The region served by The Delta Project is largely residential (a classic "bedroom community") with some 25,000 homes, the vast majority of which are owned by two-income families that work in San Francisco or Oakland and return home at the end of the day. At that time, and especially when temperatures exceed 105° F, the homeowners concurrently turn on their air conditioners creating a localized spike in demand. While The Delta Project sought to contain this needle peak through energy efficiency measures, a key lesson learned was that load management options, such as appliance cycling in particular, may have provided a more expeditious means of fulfilling the Project’s load shape objective.
The Delta Project was not only ambitious in scope and purpose, but also needed to be implemented quickly to fulfill its basic purpose of substation deferral. The Project was implemented in approximately 18 months in a geographically succinct area focused on the proposed Lone Tree substation. It was designed to assess whether DSM could be a cost effective alternative to substation construction; to determine whether intense marketing and direct install program delivery could result in desired levels of savings by triggering high participation and penetration levels; and to assess customer acceptance of such a strategy.

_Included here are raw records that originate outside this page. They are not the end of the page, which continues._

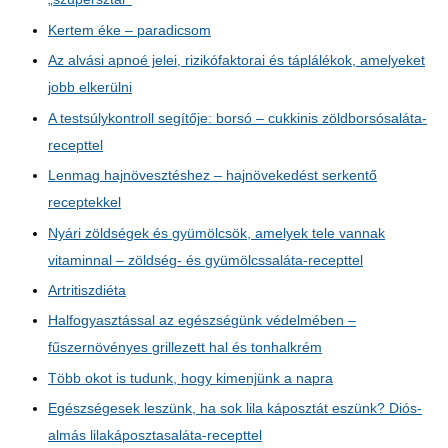
Kertem éke – paradicsom
Az alvási apnoé jelei, rizikófaktorai és táplálékok, amelyeket
jobb elkerülni
A testsúlykontroll segítője: borsó – cukkinis zöldborsósaláta-
recepttel
Lenmag hajnövesztéshez – hajnövekedést serkentő
receptekkel
Nyári zöldségek és gyümölcsök, amelyek tele vannak
vitaminnal – zöldség- és gyümölcssaláta-recepttel
Artritiszdiéta
Halfogyasztással az egészségünk védelmében –
fűszernövényes grillezett hal és tonhalkrém
Több okot is tudunk, hogy kimenjünk a napra
Egészségesek leszünk, ha sok lila káposztát eszünk? Diós-
almás lilakáposztasaláta-recepttel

Many rich lessons were learned by PG&E program staff: First and foremost, the project did serve to defer the construction of the Lone Tree substation, although disaggregating the program’s effects from other factors such as the depressed new residential construction market and weather patterns was complex. Second, the program succeeded in delivering a host of DSM measures in a short time frame. This, however, was not without difficulty. PG&E also learned an important lesson about the homogeneity of neighborhoods and thus their relative lack of end-use and end-use consumption diversity. Perhaps most importantly, The Delta Project highlights the litany of unanticipated factors that relate to such a program design, knowledge which can now be used to help program designers to develop effective T&D deferral programs in the future.